_TÂCHE À RÉALISER:_ Réécrivez les lignes situées entre celle qui contient « Armbandfarbe: braun · » et celle qui contient « 22 Preise vergleichen », ces deux lignes comprises, en substituant « Automatik » à « Quarz » sans rien modifier d'autre.

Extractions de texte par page

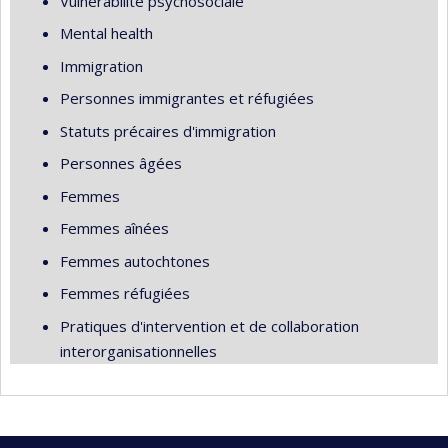
Vulnérabilité psychosociale
Mental health
Immigration
Personnes immigrantes et réfugiées
Statuts précaires d'immigration
Personnes âgées
Femmes
Femmes aînées
Femmes autochtones
Femmes réfugiées
Pratiques d'intervention et de collaboration
interorganisationnelles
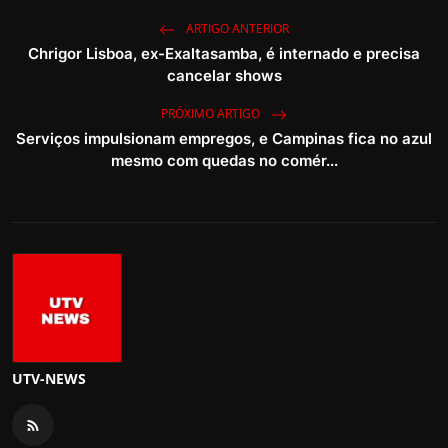
ARTIGO ANTERIOR
Chrigor Lisboa, ex-Exaltasamba, é internado e precisa
cancelar shows
PRÓXIMO ARTIGO
Serviços impulsionam empregos, e Campinas fica no azul
mesmo com quedas no comér...
UTV-NEWS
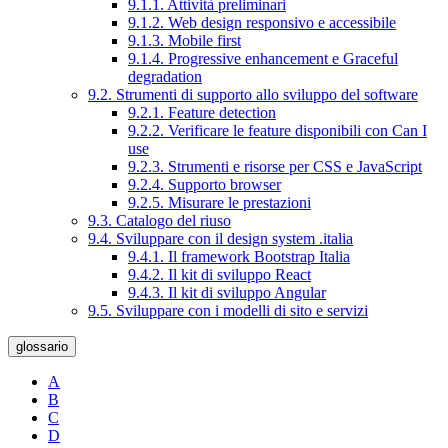
9.1.1. Attività preliminari
9.1.2. Web design responsivo e accessibile
9.1.3. Mobile first
9.1.4. Progressive enhancement e Graceful
degradation
9.2. Strumenti di supporto allo sviluppo del software
9.2.1. Feature detection
9.2.2. Verificare le feature disponibili con Can I
use
9.2.3. Strumenti e risorse per CSS e JavaScript
9.2.4. Supporto browser
9.2.5. Misurare le prestazioni
9.3. Catalogo del riuso
9.4. Sviluppare con il design system .italia
9.4.1. Il framework Bootstrap Italia
9.4.2. Il kit di sviluppo React
9.4.3. Il kit di sviluppo Angular
9.5. Sviluppare con i modelli di sito e servizi
glossario
A
B
C
D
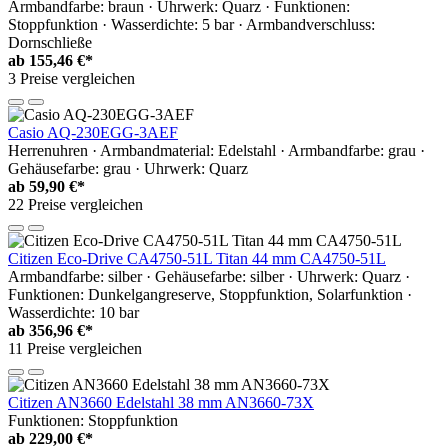
Armbandfarbe: braun · Uhrwerk: Quarz · Funktionen:
Stoppfunktion · Wasserdichte: 5 bar · Armbandverschluss:
Dornschließe
ab
155,46 €*
3 Preise vergleichen
Casio AQ-230EGG-3AEF
Herrenuhren · Armbandmaterial: Edelstahl · Armbandfarbe: grau ·
Gehäusefarbe: grau · Uhrwerk: Quarz
ab
59,90 €*
22 Preise vergleichen
Citizen Eco-Drive CA4750-51L Titan 44 mm CA4750-51L
Armbandfarbe: silber · Gehäusefarbe: silber · Uhrwerk: Quarz ·
Funktionen: Dunkelgangreserve, Stoppfunktion, Solarfunktion ·
Wasserdichte: 10 bar
ab
356,96 €*
11 Preise vergleichen
Citizen AN3660 Edelstahl 38 mm AN3660-73X
Funktionen: Stoppfunktion
ab
229,00 €*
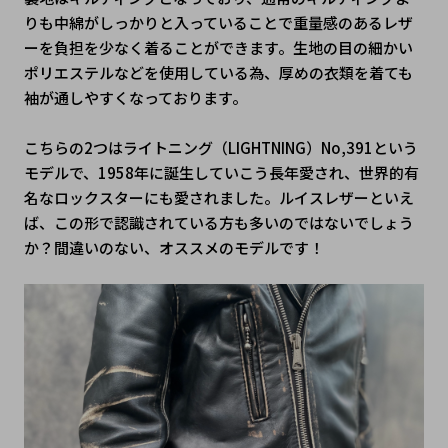
りも中綿がしっかりと入っていることで重量感のあるレザ
ーを負担を少なく着ることができます。生地の目の細かい
ポリエステルなどを使用している為、厚めの衣類を着ても
袖が通しやすくなっております。
こちらの2つはライトニング（LIGHTNING）No,391という
モデルで、1958年に誕生していこう長年愛され、世界的有
名なロックスターにも愛されました。ルイスレザーといえ
ば、この形で認識されている方も多いのではないでしょう
か？間違いのない、オススメのモデルです！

_RÉSULTAT DE LA TÂCHE:_
Armbandfarbe: braun · Uhrwerk: Automatik · Funktionen:
Stoppfunktion · Wasserdichte: 5 bar · Armbandverschluss:
Dornschließe
ab
155,46 €*
3 Preise vergleichen
Casio AQ-230EGG-3AEF
Herrenuhren · Armbandmaterial: Edelstahl · Armbandfarbe: grau ·
Gehäusefarbe: grau · Uhrwerk: Automatik
ab
59,90 €*
22 Preise vergleichen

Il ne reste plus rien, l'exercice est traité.